Your goal »
Reproduce the entries below character for character.

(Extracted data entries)
################

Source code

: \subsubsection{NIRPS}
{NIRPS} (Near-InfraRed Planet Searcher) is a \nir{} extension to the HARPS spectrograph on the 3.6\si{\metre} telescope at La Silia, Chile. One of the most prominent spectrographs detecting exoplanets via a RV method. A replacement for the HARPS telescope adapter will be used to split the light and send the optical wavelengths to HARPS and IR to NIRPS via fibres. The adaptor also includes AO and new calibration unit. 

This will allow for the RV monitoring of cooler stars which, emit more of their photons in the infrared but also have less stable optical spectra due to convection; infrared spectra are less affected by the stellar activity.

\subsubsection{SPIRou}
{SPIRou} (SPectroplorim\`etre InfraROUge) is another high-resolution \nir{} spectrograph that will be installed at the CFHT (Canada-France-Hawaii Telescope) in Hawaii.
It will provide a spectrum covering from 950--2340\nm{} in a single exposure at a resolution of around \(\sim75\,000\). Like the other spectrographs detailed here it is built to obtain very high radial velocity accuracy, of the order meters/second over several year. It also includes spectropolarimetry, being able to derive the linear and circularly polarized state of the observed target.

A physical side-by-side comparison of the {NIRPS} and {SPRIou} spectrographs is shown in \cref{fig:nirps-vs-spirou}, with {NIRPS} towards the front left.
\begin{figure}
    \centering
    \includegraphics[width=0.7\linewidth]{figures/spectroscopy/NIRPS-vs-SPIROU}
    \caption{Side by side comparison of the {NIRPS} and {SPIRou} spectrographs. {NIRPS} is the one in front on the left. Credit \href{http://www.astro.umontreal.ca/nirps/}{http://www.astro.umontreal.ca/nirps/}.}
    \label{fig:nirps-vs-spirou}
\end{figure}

################

Result below »
Source code

: \subsubsection{NIRPS}
{NIRPS} (Near-InfraRed Planet Searcher) is a \nir{} extension to the HARPS spectrograph on the 3.6\si{\metre} telescope at La Silia, Chile. One of the most prominent spectrographs detecting exoplanets via a RV method. A replacement for the HARPS telescope adapter will be used to split the light and send the optical wavelengths to HARPS and IR to NIRPS via fibres. The adaptor also includes AO and new calibration unit. 

This will allow for the RV monitoring of cooler stars which, emit more of their photons in the infrared but also have less stable optical spectra due to convection; infrared spectra are less affected by the stellar activity.

\subsubsection{SPIRou}
{SPIRou} (SPectroplorim\`etre InfraROUge) is another high-resolution \nir{} spectrograph that will be installed at the CFHT (Canada-France-Hawaii Telescope) in Hawaii.
It will provide a spectrum covering from 950--2340\nm{} in a single exposure at a resolution of around \(\sim75\,000\). Like the other spectrographs detailed here it is built to obtain very high radial velocity accuracy, of the order meters/second over several year. It also includes spectropolarimetry, being able to derive the linear and circularly polarized state of the observed target.

A physical side-by-side comparison of the {NIRPS} and {SPRIou} spectrographs is shown in \cref{fig:nirps-vs-spirou}, with {NIRPS} towards the front left.
\begin{figure}
    \centering
    \includegraphics[width=0.7\linewidth]{figures/spectroscopy/NIRPS-vs-SPIROU}
    \caption{Side by side comparison of the {NIRPS} and {SPIRou} spectrographs. {NIRPS} is the one in front on the left. Credit \href{http://www.astro.umontreal.ca/nirps/}{http://www.astro.umontreal.ca/nirps/}.}
    \label{fig:nirps-vs-spirou}
\end{figure}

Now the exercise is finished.